The stock market rally that followed the sanctions announcement was largely driven by short sellers covering their positions by buying up the individual shares and ETFs they had shorted. The thinking seemed to be that the measured sanctions approach – and visible reluctance especially by European NATO allies to expose their economies to greater financial and energy-related risks – meant that at least from a market perspective the geopolitical implications of the Ukraine invasion were not as severe as they might have been. By the end of the trading day the usual momentum followers had jumped on board, and a three percent decline on the Nasdaq Composite swung to a three percent gain.
Fat Tail Risks
As always, the wild swings in the market on a volatile day like 2/24 say very little about the longer-term picture. The Ukrainian invasion will no doubt move off the front page as the news cycle continues to churn ahead on the many other topics that consume readers’ attention from the substantive to the inane. But there are risks aplenty in this new world order, however it eventually shapes out to be. In analyzing risk we use the term “tail risk” to denote events that, while relatively unlikely to happen, nonetheless exist as possible outcomes with a probability greater than zero. The “tails” of which we speak are those endpoints of a bell curve distribution where the center of the bell represents the mean, and incremental moves to the left or the right are the deviations from the mean. When the probability of those outlying events at the tail ends of the distribution increases, we say that the tail is “fatter.” The invasion of Ukraine, and the likely inability of the West to halt it, makes the tail fatter in an asymmetric way – the higher risks are skewed to the downside.

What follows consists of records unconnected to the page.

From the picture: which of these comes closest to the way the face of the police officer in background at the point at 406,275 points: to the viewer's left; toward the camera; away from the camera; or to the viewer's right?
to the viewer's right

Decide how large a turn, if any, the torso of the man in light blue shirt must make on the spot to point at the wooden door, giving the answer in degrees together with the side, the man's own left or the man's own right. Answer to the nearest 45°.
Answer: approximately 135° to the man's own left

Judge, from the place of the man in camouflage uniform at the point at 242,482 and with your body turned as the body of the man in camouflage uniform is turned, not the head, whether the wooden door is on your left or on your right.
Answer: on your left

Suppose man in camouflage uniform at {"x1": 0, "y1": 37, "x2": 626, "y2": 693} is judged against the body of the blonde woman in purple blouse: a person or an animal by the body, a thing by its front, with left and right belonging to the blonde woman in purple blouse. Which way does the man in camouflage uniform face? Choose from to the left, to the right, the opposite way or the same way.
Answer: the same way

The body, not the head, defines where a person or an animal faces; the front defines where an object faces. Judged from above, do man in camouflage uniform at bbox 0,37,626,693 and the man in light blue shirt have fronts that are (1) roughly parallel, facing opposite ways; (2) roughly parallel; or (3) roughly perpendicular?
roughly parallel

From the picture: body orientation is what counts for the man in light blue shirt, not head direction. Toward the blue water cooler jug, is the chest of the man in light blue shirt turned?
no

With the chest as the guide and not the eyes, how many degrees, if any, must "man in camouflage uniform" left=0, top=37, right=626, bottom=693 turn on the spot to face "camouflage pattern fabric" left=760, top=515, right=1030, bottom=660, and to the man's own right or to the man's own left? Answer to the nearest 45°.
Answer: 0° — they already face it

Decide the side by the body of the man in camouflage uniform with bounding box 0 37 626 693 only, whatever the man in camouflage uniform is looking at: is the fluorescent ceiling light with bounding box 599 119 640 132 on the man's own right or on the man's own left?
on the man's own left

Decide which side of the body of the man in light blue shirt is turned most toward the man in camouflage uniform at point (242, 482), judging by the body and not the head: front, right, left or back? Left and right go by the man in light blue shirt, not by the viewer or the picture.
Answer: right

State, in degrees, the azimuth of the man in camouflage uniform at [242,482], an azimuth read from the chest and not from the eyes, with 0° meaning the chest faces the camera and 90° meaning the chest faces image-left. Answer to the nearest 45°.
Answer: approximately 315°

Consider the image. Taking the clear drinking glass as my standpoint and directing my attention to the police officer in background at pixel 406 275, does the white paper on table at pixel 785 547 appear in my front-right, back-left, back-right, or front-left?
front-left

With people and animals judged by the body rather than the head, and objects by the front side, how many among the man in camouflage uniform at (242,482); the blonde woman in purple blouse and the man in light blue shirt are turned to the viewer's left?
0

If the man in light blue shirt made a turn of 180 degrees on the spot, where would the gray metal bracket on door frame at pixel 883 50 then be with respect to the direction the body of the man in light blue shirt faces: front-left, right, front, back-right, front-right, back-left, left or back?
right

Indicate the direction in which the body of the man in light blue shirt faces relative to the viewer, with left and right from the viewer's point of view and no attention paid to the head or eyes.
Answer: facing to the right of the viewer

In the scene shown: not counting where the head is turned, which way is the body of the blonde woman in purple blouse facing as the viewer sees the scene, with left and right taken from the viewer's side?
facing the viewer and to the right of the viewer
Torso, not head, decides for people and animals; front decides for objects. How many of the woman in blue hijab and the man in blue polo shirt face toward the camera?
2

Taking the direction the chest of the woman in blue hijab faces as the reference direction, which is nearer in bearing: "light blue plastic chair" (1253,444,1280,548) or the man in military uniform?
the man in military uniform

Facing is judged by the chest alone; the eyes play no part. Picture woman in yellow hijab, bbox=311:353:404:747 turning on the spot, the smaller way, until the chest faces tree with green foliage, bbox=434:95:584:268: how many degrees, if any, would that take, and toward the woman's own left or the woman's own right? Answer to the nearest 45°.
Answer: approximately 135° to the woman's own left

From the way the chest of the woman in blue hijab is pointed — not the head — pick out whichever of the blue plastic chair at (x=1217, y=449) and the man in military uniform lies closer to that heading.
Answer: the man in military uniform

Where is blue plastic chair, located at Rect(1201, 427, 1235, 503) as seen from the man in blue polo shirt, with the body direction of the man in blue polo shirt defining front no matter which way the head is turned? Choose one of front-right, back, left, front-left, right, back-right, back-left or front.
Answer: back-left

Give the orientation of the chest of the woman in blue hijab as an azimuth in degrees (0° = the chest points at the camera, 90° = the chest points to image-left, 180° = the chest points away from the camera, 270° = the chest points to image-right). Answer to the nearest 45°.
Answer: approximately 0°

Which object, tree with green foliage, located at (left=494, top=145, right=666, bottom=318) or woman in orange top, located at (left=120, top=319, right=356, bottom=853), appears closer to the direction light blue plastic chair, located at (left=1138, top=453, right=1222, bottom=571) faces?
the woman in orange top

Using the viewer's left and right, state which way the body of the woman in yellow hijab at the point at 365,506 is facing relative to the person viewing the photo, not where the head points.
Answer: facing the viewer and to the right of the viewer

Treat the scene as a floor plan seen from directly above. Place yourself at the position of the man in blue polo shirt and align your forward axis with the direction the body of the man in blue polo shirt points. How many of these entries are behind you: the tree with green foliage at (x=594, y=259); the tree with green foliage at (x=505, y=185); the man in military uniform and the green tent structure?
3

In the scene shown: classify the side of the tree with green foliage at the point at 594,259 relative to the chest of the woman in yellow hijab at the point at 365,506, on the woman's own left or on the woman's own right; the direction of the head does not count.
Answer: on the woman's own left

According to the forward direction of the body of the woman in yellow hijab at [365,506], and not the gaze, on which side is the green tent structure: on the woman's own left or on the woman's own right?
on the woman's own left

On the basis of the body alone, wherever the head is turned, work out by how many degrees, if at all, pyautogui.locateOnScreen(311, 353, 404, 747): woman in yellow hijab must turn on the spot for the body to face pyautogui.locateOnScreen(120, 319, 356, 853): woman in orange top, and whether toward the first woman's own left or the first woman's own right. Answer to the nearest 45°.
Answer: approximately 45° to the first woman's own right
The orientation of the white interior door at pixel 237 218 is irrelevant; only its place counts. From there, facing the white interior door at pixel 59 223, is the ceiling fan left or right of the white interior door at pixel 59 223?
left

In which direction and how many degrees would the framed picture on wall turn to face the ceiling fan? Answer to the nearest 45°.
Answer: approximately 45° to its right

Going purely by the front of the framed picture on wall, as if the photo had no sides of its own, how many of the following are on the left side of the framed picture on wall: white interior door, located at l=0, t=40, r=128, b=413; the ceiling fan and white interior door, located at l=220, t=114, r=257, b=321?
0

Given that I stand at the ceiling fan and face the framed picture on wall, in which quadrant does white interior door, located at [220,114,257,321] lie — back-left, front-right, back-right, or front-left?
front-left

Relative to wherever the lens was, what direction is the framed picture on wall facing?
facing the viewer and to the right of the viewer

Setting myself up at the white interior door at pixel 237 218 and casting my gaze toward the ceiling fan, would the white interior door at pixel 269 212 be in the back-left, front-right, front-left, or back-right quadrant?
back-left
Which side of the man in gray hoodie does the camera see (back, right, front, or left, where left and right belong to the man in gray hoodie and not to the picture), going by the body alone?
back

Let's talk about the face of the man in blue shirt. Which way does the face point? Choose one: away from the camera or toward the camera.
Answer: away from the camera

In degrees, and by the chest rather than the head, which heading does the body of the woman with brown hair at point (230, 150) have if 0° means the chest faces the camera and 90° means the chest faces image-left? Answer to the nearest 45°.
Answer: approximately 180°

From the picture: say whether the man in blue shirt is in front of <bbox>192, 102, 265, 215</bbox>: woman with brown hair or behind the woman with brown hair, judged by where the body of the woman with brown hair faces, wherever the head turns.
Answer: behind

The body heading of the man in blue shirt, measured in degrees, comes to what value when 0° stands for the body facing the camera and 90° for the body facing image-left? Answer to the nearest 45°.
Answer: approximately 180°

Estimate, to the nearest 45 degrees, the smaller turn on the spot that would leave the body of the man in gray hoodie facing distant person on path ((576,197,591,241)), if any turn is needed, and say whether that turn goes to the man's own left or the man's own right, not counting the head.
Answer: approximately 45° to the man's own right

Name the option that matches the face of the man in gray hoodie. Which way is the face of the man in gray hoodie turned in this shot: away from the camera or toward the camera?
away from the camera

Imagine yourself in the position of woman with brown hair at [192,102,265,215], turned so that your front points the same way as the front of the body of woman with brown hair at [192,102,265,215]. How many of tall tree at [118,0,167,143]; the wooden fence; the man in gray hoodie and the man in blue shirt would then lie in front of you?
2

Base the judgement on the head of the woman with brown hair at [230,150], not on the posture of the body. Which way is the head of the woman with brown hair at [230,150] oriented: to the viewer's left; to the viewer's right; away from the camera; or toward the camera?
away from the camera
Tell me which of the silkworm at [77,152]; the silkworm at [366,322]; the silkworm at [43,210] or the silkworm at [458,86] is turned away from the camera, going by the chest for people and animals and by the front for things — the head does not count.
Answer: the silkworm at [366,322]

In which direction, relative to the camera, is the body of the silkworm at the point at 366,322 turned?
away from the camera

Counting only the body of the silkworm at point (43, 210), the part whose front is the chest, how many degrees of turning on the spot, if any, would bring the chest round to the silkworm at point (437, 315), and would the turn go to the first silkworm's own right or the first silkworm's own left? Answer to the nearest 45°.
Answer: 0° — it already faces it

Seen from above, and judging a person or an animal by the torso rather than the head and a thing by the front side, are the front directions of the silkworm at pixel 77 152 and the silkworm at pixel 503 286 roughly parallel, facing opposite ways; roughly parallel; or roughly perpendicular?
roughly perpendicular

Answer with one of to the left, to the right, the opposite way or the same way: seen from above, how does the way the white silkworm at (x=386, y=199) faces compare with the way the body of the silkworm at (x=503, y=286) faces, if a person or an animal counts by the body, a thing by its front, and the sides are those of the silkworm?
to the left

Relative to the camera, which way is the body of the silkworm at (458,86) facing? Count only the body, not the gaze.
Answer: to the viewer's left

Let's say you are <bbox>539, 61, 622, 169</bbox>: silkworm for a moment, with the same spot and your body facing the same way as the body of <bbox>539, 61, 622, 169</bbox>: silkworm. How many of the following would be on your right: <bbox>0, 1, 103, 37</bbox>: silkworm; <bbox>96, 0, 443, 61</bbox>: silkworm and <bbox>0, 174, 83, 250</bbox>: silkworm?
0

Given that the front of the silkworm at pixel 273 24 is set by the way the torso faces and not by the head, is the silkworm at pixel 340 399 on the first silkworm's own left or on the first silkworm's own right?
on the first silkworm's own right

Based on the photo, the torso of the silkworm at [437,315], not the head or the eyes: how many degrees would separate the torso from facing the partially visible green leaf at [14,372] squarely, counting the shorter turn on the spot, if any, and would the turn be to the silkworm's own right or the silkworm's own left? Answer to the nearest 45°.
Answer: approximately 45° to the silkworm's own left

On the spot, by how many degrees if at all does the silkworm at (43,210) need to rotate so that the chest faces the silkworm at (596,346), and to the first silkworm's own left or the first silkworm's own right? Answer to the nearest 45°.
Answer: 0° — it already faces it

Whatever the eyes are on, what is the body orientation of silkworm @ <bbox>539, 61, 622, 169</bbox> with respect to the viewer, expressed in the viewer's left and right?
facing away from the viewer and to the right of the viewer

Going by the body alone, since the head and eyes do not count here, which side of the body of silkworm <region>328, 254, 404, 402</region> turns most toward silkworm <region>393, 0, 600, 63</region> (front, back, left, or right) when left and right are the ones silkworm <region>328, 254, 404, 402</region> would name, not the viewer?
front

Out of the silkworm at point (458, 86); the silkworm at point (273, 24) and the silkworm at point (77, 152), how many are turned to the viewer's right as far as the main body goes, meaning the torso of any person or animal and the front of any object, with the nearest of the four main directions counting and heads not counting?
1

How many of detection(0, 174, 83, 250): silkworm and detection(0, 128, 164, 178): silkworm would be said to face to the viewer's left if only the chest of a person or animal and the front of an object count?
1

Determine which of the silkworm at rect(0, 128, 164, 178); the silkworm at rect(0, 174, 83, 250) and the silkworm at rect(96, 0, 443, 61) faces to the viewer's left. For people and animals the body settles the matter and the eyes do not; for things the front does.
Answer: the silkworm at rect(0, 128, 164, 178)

We are likely to see evidence of this fat tail risk in more day-to-day volatility, even if the directional impact of the volatility is more sideways – lots of ups and downs – than a decisive downward trend. Sideways volatility was a theme of ours earlier this year given the number of factors at play, even before Ukraine got onto the front pages, and it continues to in our opinion be more probable than a sustained move into bear market country in the absence of an outright economic downturn, which is not on the horizon. Interest rates of course are front and center. In the run-up to the March FOMC meeting expect the news cycles to be more about Powell, less about Putin. But there are also plenty of geopolitical situations beyond Ukraine. Moldova and Georgia both have breakaway Russian separatist regions. The Baltics are where NATO’s Article 5 (one for all and all for one) may be tested. Taiwan is never far from the center of the conversation. And if the West has trouble standing firm against Russia…well, Russia is nothing compared to the global heft of China.
All of which are conversations for a different day. For today our minds are focused on portfolio discipline amid volatility. Our hearts, though, are fully with those in harm’s way in this terrible humanitarian crisis.